* Task directions: The lines below that include "left" are to be found and copied.

▼

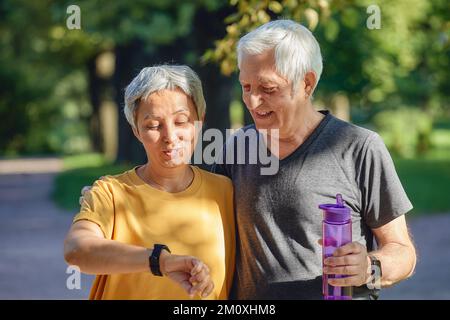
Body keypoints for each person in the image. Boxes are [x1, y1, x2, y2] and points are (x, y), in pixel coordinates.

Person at [212, 19, 416, 300]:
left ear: (306, 83)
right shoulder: (236, 148)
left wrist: (369, 266)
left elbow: (403, 252)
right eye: (246, 87)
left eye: (267, 89)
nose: (252, 101)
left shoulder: (359, 148)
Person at [64, 65, 235, 300]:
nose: (170, 137)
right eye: (153, 126)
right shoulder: (111, 193)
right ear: (136, 130)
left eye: (181, 121)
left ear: (199, 121)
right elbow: (76, 250)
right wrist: (159, 261)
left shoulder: (224, 191)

▲

* Solution:
left ear: (306, 83)
left wrist: (369, 266)
left elbow: (403, 252)
left eye: (267, 89)
left shoulder: (359, 148)
left eye: (181, 121)
left ear: (199, 121)
left shoulder: (224, 191)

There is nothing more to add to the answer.